Well, after 10 days of silence I'm guessing it has not proven easy for avast to dismiss the OPs claims.

Issues with the sandbox effectiveness wouldn't be much of a problem for me. The only thing I have set up to run in the sandbox is IE9 (which I don't use anyway).

Safezone weaknesses would be more of a concern.


Offline floste

  • Newbie
  • *
  • Posts: 11
Re: Safezone and Sandbox vs DllInjection
« Reply #24 on: August 13, 2011, 12:05:04 PM »
Quote
Well, after 10 days of silence I'm guessing it has not proven easy for avast to dismiss the OPs claims.
::) What did you expect?

At least somebody of their staff noticed. 2 weeks for a response and several months more for a fix are nothing unusual.  ;)

Quote
The only thing I have set up to run in the sandbox is IE9 (which I don't use anyway).
IE9 already has a "sandbox" when run under Vista or above. And both sandboxes amend each other very well!

Offline mag

  • Advanced Poster
  • **
  • Posts: 740
Re: Safezone and Sandbox vs DllInjection
« Reply #25 on: August 14, 2011, 12:12:38 PM »
I'm wondering if there might be a different way to get someting like safezone.
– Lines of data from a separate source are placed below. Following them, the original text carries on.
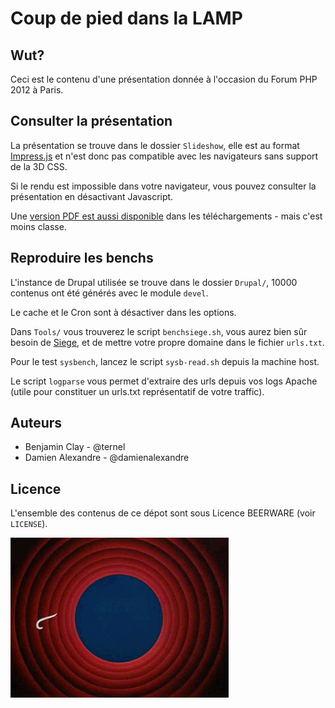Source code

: Coup de pied dans la LAMP
=========================

Wut?
----

Ceci est le contenu d'une présentation donnée à l'occasion du Forum PHP 2012 à Paris.

Consulter la présentation
-------------------------

La présentation se trouve dans le dossier `Slideshow`,
elle est au format [Impress.js](https://github.com/bartaz/impress.js) et n'est donc pas compatible avec les
navigateurs sans support de la 3D CSS.

Si le rendu est impossible dans votre navigateur, vous pouvez consulter la présentation en désactivant Javascript.

Une [version PDF est aussi disponible](https://github.com/downloads/damienalexandre/lamp-website/coup-de-pied-dans-la-lamp-v0.1.pdf)
dans les téléchargements - mais c'est moins classe.

Reproduire les benchs
---------------------

L'instance de Drupal utilisée se trouve dans le dossier `Drupal/`,
10000 contenus ont été générés avec le module `devel`.

Le cache et le Cron sont à désactiver dans les options.

Dans `Tools/` vous trouverez le script `benchsiege.sh`, vous aurez bien sûr
besoin de [Siege](http://www.joedog.org/siege-home/), et de mettre votre propre domaine
dans le fichier `urls.txt`.

Pour le test `sysbench`, lancez le script `sysb-read.sh` depuis la machine host.

Le script `logparse` vous permet d'extraire des urls depuis vos logs Apache (utile pour constituer un urls.txt
représentatif de votre traffic).

Auteurs
-------

- Benjamin Clay - @ternel
- Damien Alexandre - @damienalexandre

Licence
-------

L'ensemble des contenus de ce dépot sont sous Licence BEERWARE (voir `LICENSE`).

![That's all](https://github.com/damienalexandre/lamp-website/raw/master/Slideshow/img/thatsall.gif)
Run a tiny linux OS (loaded from CD) entirely in memory. No persistence for changes.

It's certainly quick!.


Offline mag

  • Advanced Poster
  • **
  • Posts: 740
Re: Safezone and Sandbox vs DllInjection
« Reply #26 on: September 15, 2011, 07:07:49 PM »
(edited, do some more tests)
Any update on this available now that a new version of avast is out?

Offline floste

  • Newbie
  • *
  • Posts: 11
Re: Safezone and Sandbox vs DllInjection
« Reply #27 on: September 15, 2011, 09:28:35 PM »
Obviously not...

Offline floste

  • Newbie
  • *
  • Posts: 11
Push
« Reply #28 on: January 17, 2012, 10:01:57 PM »
Push

(Nothing happened so far)

Offline pk

  • Avast team
  • Super Poster
  • *
  • Posts: 2085
Re: Safezone and Sandbox vs DllInjection
« Reply #29 on: January 20, 2012, 01:26:22 AM »
This was already fixed in avast7 version, thanks for report.